Teachers are expected back in class on Thursday but it won't be back to normal, as the British Columbia Teachers' Federation has vowed to continue its fight against the government's controversial Bill 22 and walkouts could resume as early as next week.

There's also uncertainty around what students can expect in classrooms Thursday, when some teachers have been urged to work "bell-to-bell" and not during lunch time or after school.

As part of limited job action that began in September, teachers have not been doing some work, such as filling out report cards or supervising detention.

Whether a bell-to-bell approach differs from that phase 1 strike action is unclear, said Deborah Stewart of the British Columbia Public School Employers' Association.

"We won't know until we see what it looks like," Ms. Stewart said Wednesday, adding that the details of what teachers are allowed to turn down have been spelled out by the Labour Relations Board.

"If we think there are things that they are not doing that the order doesn't cover, it would be a matter of going back to the LRB," Ms. Stewart said.

The province's 41,000 teachers walked off the job for three days this week after seeking permission from the LRB to ramp up their job action. Under an LRB order, teachers were allowed to be off the job for three days this week and for one day a week in subsequent weeks, providing the BCTF gave two days notice of a walkout. The government, meanwhile, is debating Bill 22, legislation introduced last week that would impose a cooling-off period, prohibit further strike activity and impose hefty fines for strikes or lockouts.

The bill, introduced after more than a year of negotiations between BCPSEA, the government's bargaining agent, and the BCTF has been roundly rejected by the union and condemned at boisterous rallies Tuesday in Victoria and Wednesday in Vancouver.

The government says the legislation, crafted under a net-zero mandate that requires any wage increases to be offset by cuts in other areas, is reasonable and restores some rights stripped from collective agreements in 2002, when the Liberals took office in B.C.

The BCTF says the bill, as written, would further restrict teachers' rights to negotiate a fair contract and does not address shortfalls of the 2002 legislation. A B.C. Supreme Court decision last year found parts of that legislation unconstitutional and gave the government a year, until April, 2012, to fix it.

With a majority in the legislature, the Liberals can push through the legislation, but teachers have vowed to resist it even when it becomes law.

"When they do push this legislation through, they need to know that we have just begun," BCTF president Susan Lambert said at the downtown Vancouver rally on Wednesday. "The teachers of B.C. will defend public education with all our wits and all our strength."

Speaking to reporters in Victoria, Education Minister George Abbott said he remained open to meeting with Ms. Lambert to discuss the bill.

But he said he wouldn't budge on net-zero.

"It would be bad faith to say to the 138 unions and locals that have signed on to net-zero that net-zero was good enough for them but it's not good enough for the teachers' federation," he said.

And he said he would be prepared to explore the idea of using savings from the strike – which have been estimated at more than $30-million – to improve wages if the BCTF agreed to talk to the government about ways to use the $165-million Learning Improvement Fund that is part of the legislation.

"We're open to the conversation here but we've never been able to have it," Mr. Abbott said.

At the rally, North Vancouver teacher Sunny Slykerman said she was angered at provisions of the bill that push class size and composition concerns into 2013, rather than putting them on the table now.

"The biggest thing is how they addressed the illegal contract stripping they did in 2002," said Ms. Slykerman. "The way they responded is by doing it again."

══════════

→ **Tasks for this exercise**:
1: Decide whether each statement agrees with the teachers' strike article, answering yes or no and quoting the words of the article that decide it.
(a) British Columbia has 41,000 teachers.
(b) The Learning Improvement Fund in the legislation is worth $30-million.
(c) Bill 22 was introduced the week before the walkout.
2: Please answer these questions from the teachers' strike article.
(a) Who is the president of the BCTF?
(b) How many unions and locals have signed on to net-zero, according to the education minister?
(c) Where does Sunny Slykerman teach?
The data here are separate material and have no connection to the teachers' strike article.

Dataset entries
══════════

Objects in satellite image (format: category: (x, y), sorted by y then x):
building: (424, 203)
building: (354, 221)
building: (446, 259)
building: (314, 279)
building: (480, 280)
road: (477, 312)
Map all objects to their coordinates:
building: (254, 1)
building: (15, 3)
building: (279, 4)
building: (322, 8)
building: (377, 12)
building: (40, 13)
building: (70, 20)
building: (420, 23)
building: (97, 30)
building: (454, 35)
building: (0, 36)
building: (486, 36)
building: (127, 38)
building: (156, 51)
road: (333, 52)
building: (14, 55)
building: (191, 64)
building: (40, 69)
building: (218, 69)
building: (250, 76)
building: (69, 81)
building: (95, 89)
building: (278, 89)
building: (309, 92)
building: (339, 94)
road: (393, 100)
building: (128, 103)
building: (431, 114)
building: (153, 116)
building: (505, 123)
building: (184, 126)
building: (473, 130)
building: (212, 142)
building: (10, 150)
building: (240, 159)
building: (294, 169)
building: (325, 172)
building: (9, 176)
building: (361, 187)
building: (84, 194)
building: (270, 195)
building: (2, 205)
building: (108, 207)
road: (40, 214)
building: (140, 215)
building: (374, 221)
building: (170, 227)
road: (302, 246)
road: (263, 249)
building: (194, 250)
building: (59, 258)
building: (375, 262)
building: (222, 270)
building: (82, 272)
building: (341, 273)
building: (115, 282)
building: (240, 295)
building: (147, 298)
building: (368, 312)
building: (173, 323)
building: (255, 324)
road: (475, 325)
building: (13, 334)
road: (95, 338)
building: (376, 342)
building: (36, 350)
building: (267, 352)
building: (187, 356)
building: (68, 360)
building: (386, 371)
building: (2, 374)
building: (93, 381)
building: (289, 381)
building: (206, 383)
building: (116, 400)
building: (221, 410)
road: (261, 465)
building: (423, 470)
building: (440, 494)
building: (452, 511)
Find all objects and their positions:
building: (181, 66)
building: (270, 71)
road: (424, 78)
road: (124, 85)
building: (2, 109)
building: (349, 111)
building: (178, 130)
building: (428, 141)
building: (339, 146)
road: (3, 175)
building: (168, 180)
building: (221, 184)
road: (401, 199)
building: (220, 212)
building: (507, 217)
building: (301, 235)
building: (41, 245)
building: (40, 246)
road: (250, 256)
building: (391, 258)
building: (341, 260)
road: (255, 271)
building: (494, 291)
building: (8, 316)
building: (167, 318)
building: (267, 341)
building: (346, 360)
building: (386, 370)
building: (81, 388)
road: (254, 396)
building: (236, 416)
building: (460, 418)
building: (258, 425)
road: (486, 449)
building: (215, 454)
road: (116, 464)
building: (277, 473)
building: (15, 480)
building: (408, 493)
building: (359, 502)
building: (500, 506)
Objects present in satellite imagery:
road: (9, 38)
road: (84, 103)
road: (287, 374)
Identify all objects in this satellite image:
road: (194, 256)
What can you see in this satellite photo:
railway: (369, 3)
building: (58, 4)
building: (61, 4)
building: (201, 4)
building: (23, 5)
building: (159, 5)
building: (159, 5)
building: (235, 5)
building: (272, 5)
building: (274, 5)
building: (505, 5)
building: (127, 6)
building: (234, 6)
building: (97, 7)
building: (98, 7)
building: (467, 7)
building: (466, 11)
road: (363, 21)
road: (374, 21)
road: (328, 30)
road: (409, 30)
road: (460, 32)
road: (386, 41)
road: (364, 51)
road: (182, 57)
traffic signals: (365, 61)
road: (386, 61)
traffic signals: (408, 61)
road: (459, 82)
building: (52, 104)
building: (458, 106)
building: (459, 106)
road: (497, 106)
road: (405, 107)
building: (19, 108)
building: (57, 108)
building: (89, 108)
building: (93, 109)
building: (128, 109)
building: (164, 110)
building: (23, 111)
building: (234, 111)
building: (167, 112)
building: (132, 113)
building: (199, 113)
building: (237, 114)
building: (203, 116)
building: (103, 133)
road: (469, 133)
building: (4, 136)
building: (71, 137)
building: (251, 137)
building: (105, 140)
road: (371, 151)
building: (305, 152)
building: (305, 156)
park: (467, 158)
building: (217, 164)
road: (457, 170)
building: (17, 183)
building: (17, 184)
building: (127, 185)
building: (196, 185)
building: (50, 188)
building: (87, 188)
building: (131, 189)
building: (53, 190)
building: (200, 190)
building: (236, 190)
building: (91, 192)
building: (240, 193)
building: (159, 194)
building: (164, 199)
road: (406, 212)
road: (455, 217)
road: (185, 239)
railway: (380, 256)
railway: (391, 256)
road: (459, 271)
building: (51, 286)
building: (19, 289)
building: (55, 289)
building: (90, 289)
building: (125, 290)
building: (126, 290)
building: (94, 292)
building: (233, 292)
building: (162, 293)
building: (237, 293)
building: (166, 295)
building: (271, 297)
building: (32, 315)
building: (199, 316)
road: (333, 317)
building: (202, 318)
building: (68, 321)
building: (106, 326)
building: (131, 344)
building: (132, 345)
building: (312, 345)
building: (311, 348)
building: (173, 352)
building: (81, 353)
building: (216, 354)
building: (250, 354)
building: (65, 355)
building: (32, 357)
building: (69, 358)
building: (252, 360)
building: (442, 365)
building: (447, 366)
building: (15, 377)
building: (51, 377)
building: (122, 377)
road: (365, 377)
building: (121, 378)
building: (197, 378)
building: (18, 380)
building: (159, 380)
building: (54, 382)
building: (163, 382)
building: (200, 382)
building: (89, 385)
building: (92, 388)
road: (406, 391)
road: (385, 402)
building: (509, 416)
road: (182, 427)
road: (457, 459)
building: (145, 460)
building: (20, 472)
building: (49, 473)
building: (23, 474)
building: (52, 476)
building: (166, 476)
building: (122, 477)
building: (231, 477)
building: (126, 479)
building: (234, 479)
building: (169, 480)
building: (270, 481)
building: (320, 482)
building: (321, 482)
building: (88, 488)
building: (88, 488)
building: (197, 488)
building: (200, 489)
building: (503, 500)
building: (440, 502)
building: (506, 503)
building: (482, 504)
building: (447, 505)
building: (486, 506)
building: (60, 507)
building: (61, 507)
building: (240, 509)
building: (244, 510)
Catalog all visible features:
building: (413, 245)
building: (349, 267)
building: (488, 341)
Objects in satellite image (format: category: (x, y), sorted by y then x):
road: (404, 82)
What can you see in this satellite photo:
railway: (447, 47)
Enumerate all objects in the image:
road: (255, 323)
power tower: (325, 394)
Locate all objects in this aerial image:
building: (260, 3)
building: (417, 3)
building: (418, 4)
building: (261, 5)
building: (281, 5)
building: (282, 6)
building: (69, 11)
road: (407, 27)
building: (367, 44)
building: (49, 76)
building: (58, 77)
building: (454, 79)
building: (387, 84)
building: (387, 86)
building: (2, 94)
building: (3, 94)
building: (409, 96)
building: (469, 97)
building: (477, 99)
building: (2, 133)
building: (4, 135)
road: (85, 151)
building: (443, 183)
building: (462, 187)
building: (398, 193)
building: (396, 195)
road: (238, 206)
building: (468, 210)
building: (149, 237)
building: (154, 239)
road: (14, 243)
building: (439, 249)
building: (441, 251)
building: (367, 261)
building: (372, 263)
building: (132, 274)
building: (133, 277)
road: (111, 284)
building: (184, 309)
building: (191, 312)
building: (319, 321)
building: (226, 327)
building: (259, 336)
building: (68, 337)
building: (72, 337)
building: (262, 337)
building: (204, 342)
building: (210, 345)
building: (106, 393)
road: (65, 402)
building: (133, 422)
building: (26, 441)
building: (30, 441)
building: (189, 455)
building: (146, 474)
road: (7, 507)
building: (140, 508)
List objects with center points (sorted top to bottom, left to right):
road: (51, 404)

══════════

→ **Expected answers**:
1:
(a) Yes: "The province's 41,000 teachers walked off the job for three days this week"
(b) No: "the $165-million Learning Improvement Fund that is part of the legislation"
(c) Yes: "legislation introduced last week"

2:
(a) Susan Lambert
(b) 138
(c) North Vancouver